== YOUR ASSIGNMENT ==
Repeat the lines below word for word, beginning with the line that contains "What is the value" and continuing through the end of the entries.

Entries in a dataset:
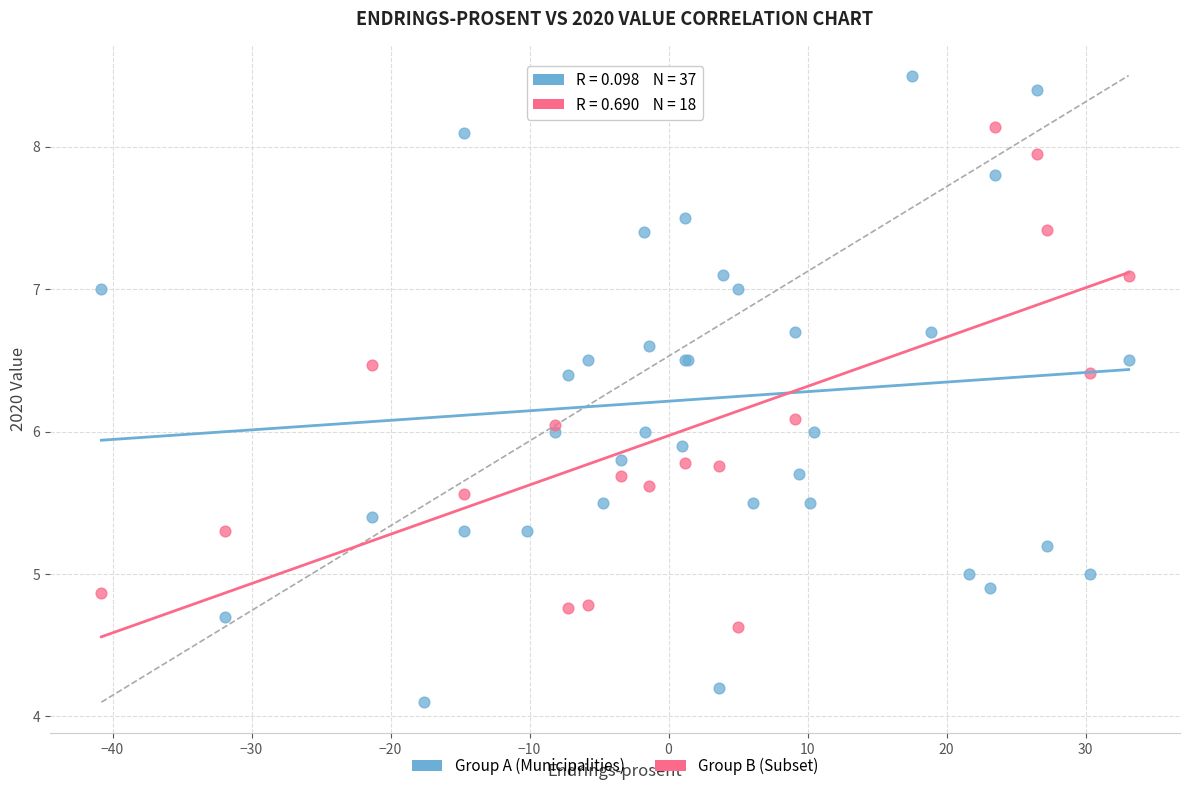

Which series contains the lowest Y value?

Group A (Municipalities)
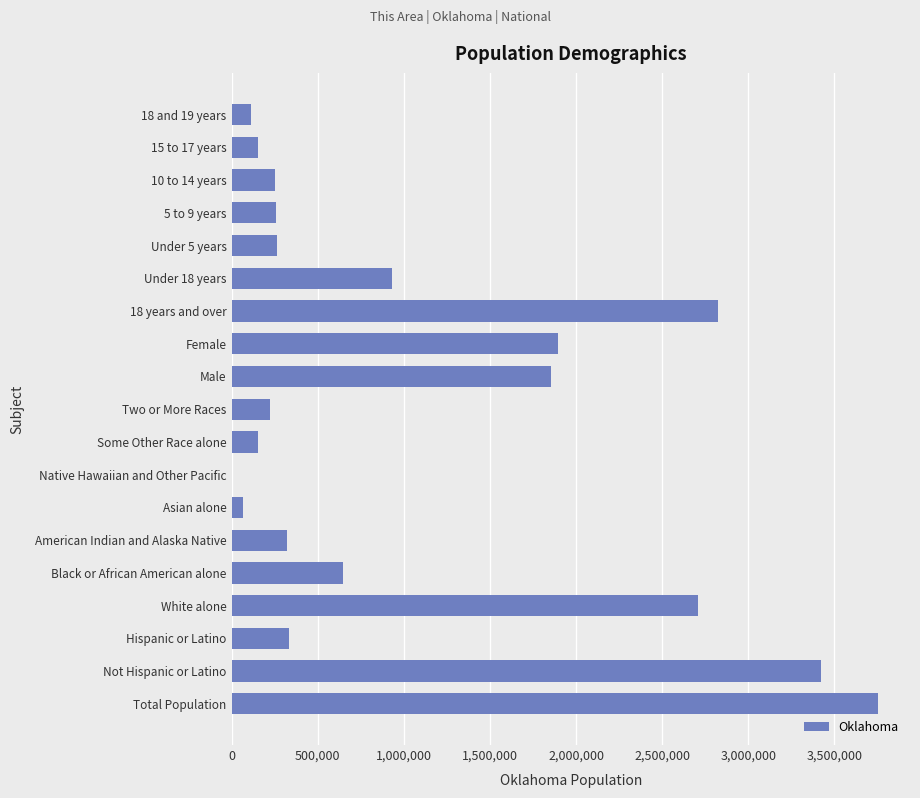

What is the sum of all values?

20164759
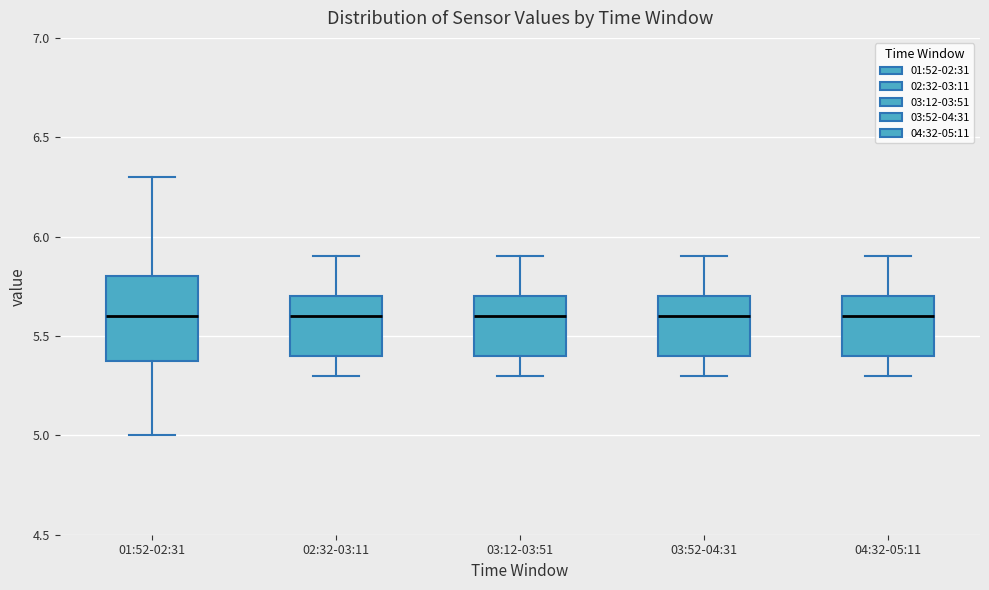

Where is the upper edge of the box for 03:12-03:51 on the y-axis? The values are not printed on the chart, so give them approximately, as read against the axis.

5.7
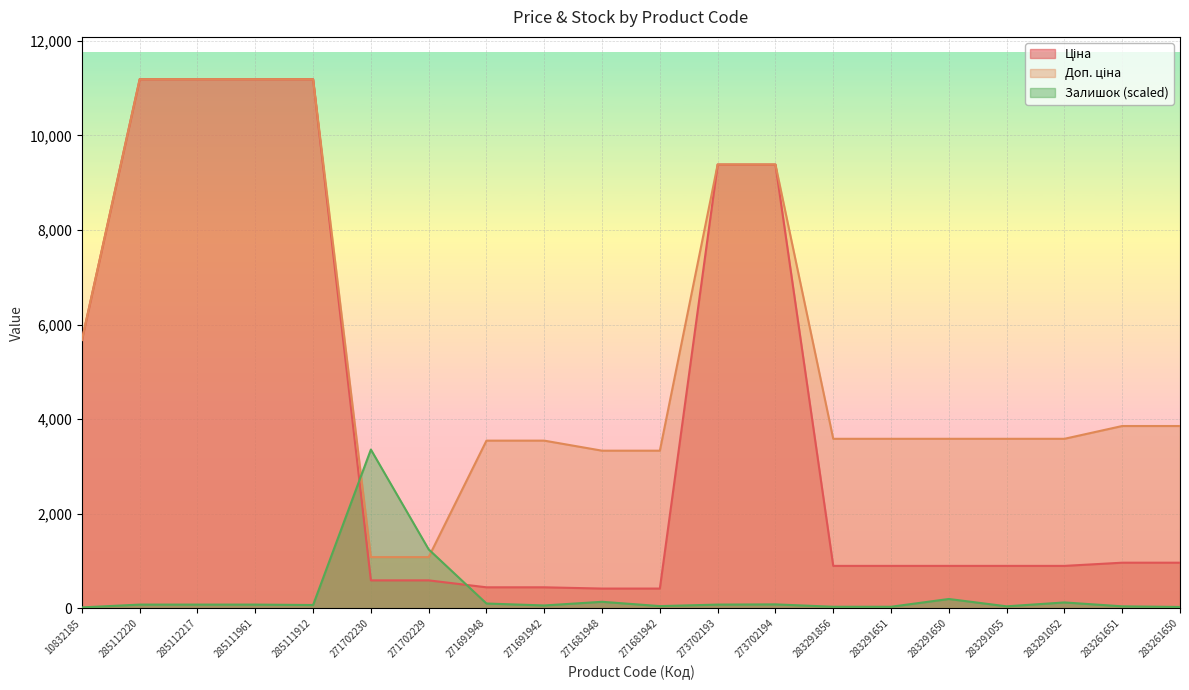

What is the value of the Ціна point at the 15th from the left?

895.9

== REPLY ==
What is the value of the Ціна point at the 15th from the left?

895.9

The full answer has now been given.